PASSAGE TO READ
----------------
This is a realistic and convenient way to express a molecular VQE problem, but
it is also representative of workloads where QDD may be slower than a dense
state-vector simulator. UCC-style and hardware-efficient ansatze contain many
parameterized rotations. During an optimizer loop, each evaluation uses a
different parameter vector, which often produces many distinct
decision-diagram edge weights and reduces node sharing.

For this class of workloads, use a state-vector simulator as a baseline and
choose QDD only when measurements show that the specific ansatz and Hamiltonian
remain compact.

## Practical Selection Guide

Use QDD first when:

- the circuit contains repeated structured blocks;
- the algorithm is search, arithmetic, or reversible logic heavy;
- you expect many amplitudes or suboperators to be identical or closely
  reusable;
- memory use is the limiting factor for a state-vector simulator.
----------------
PROVIDED DATA
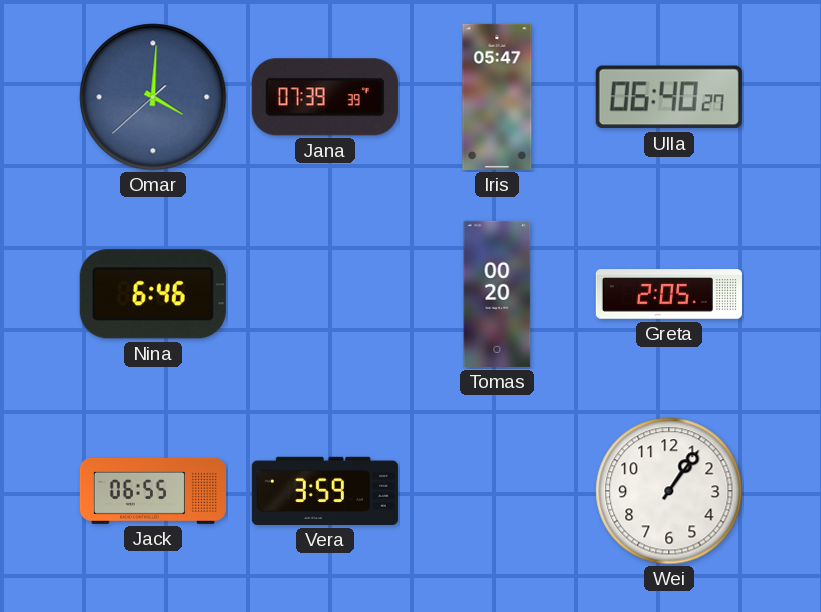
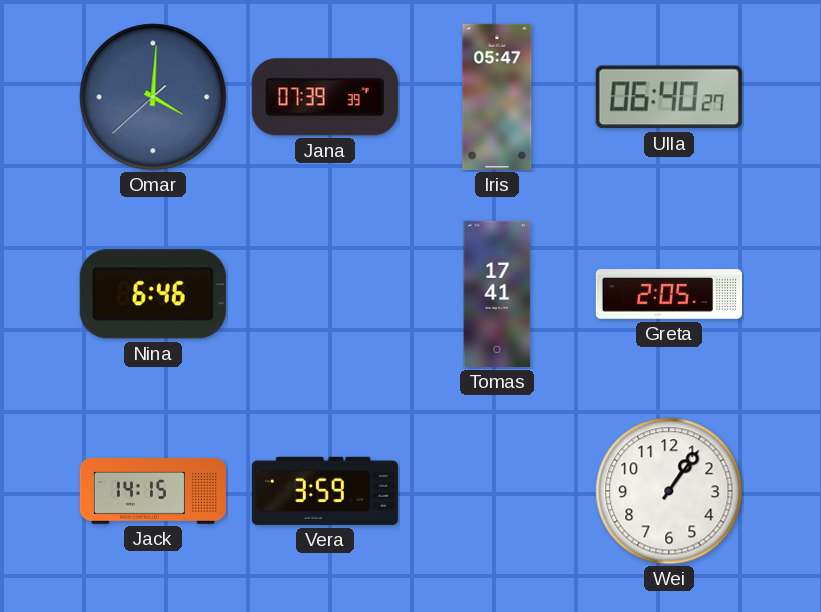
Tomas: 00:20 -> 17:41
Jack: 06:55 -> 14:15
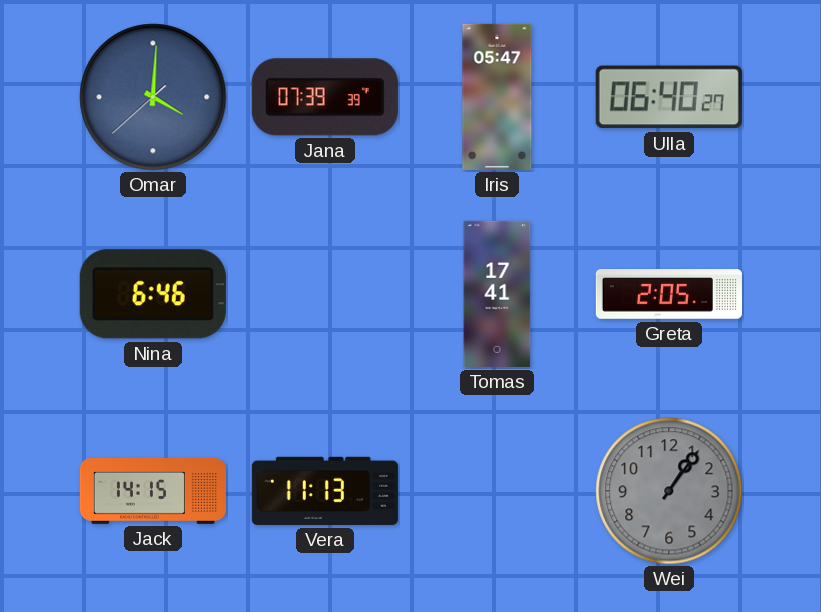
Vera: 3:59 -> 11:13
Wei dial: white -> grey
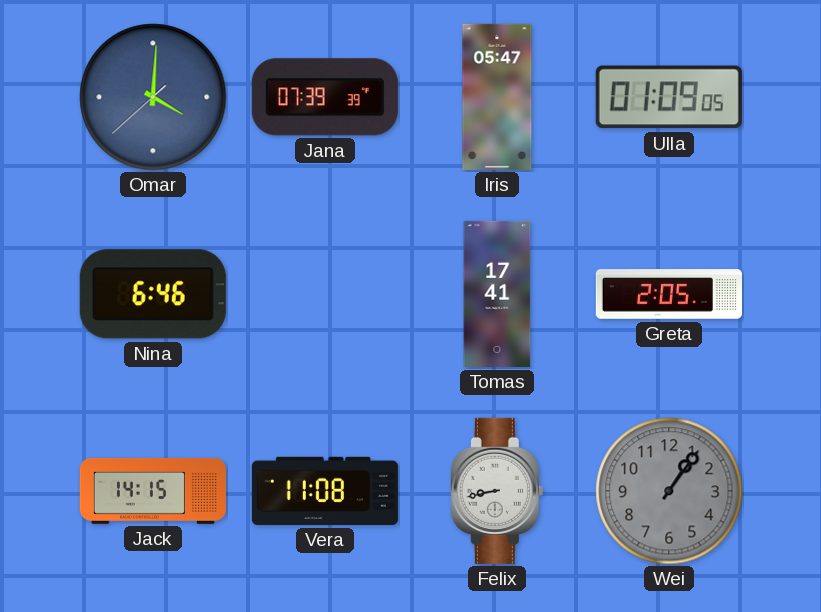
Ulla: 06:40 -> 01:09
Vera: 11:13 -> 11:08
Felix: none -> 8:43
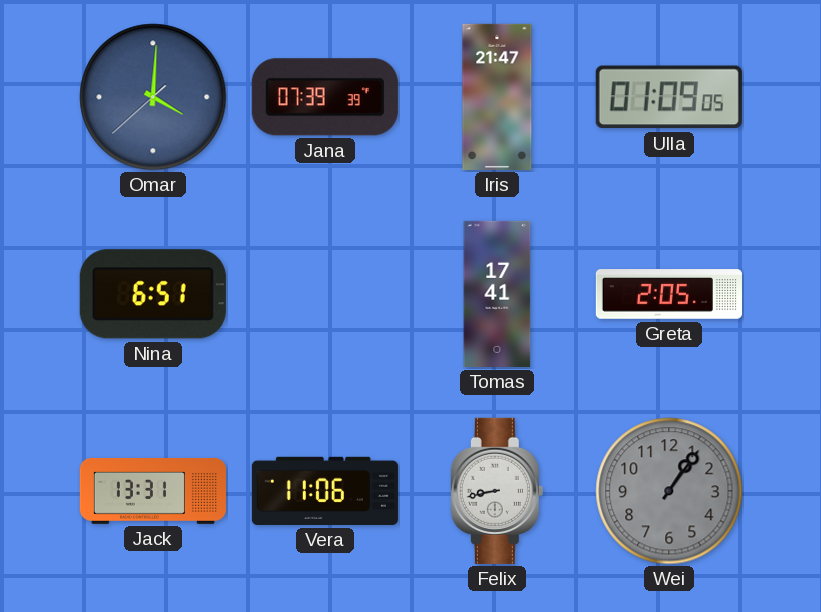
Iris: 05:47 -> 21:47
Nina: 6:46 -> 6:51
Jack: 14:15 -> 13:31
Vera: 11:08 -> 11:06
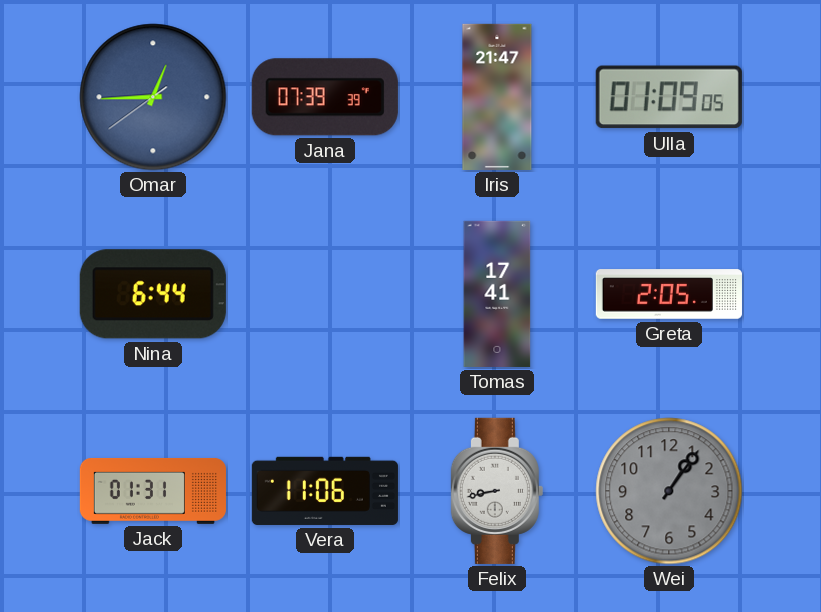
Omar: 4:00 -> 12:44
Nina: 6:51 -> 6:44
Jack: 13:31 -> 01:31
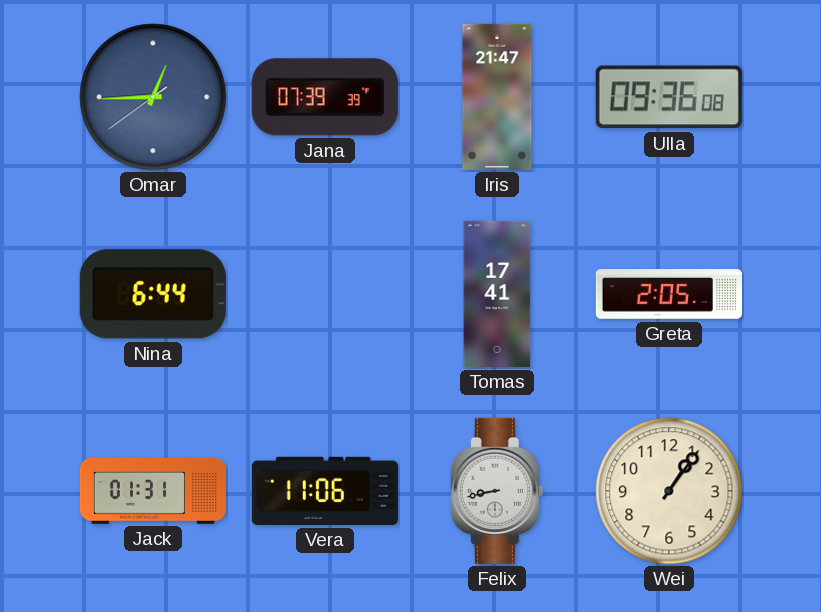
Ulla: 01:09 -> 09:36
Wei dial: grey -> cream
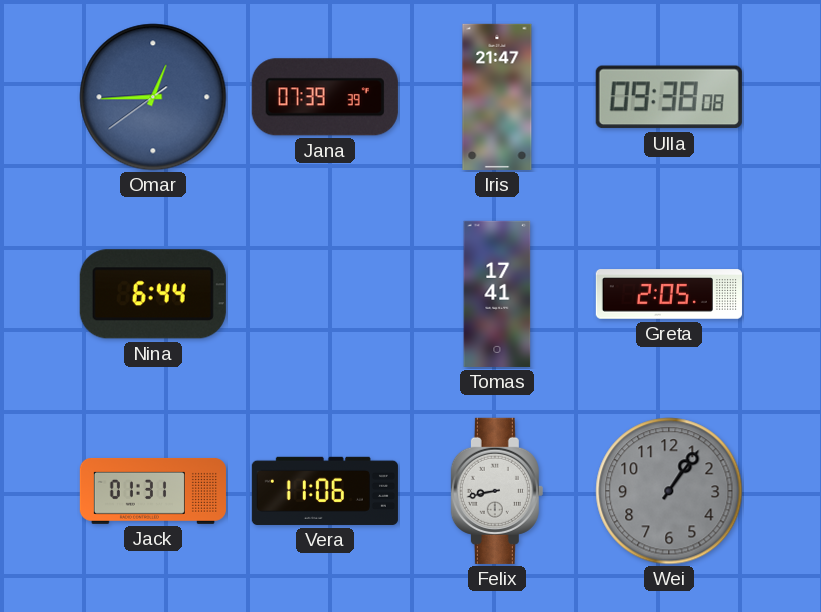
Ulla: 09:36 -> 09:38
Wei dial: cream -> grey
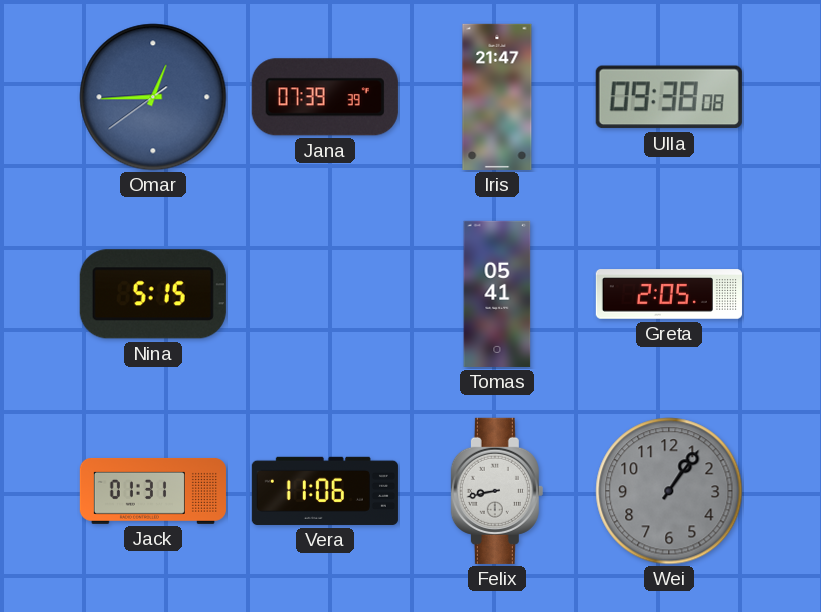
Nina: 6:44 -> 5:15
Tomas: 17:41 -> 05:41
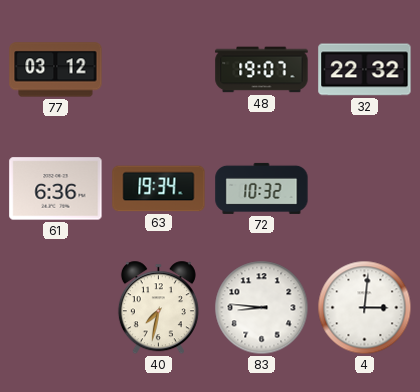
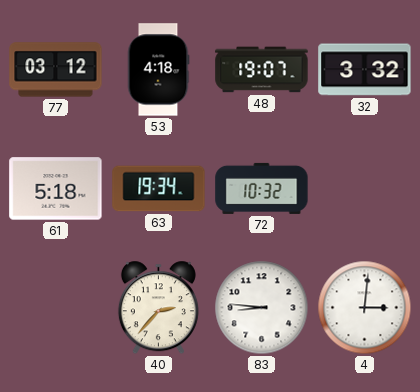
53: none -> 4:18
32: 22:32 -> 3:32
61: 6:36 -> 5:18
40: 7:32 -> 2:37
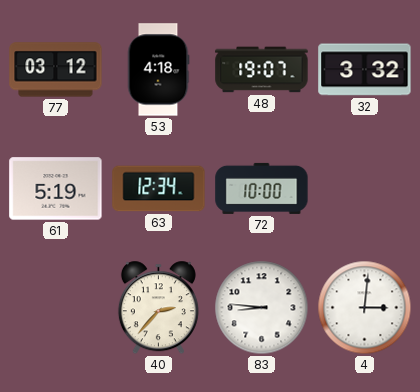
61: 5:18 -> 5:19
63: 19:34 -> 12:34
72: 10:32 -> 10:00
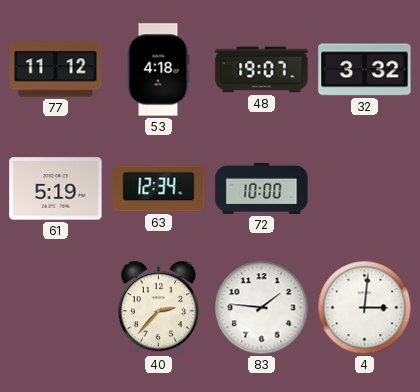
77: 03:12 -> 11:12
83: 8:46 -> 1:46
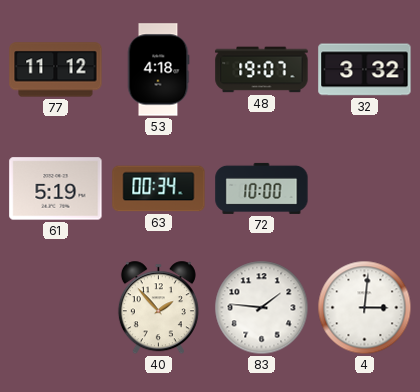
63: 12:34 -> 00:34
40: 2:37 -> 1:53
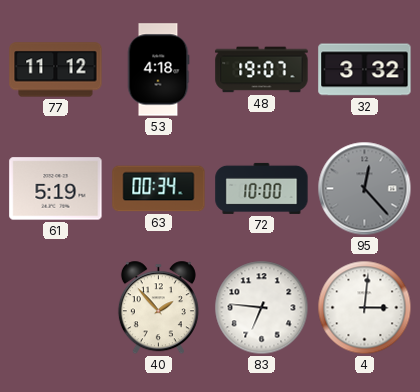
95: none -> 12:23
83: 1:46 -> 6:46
----------------
TO DO
1: Arrange everything in the records from the line containing "Nina: 6:44 -> 5:15" down to the end of the records, both ends included, as a numbered list with no blank lines, leaving out the pictures.
2: Pick up the passage on choosing between QDD and a state-vector simulator where it stops, and keep writing.
The text and the records have nothing to do with each other.

THE RESULTS
1:
1. Nina: 6:44 -> 5:15
2. Tomas: 17:41 -> 05:41
3. 53: none -> 4:18
4. 32: 22:32 -> 3:32
5. 61: 6:36 -> 5:18
6. 40: 7:32 -> 2:37
7. 61: 5:18 -> 5:19
8. 63: 19:34 -> 12:34
9. 72: 10:32 -> 10:00
10. 77: 03:12 -> 11:12
11. 83: 8:46 -> 1:46
12. 63: 12:34 -> 00:34
13. 40: 2:37 -> 1:53
14. 95: none -> 12:23
15. 83: 1:46 -> 6:46

2:
Benchmark against a state-vector simulator when:

- the circuit is dominated by arbitrary `rx`, `ry`, `rz`, `u`, or controlled
  rotation gates with many distinct angles;
- the circuit resembles a random parameterized ansatz;
- the workload is an optimizer loop that repeatedly evaluates slightly
  different circuits;
- the decision diagram grows quickly during early test runs.

For a new workload, start with a smaller instance, compare QDD with a
state-vector backend, and scale only if the QDD run shows the expected compact
representation advantage.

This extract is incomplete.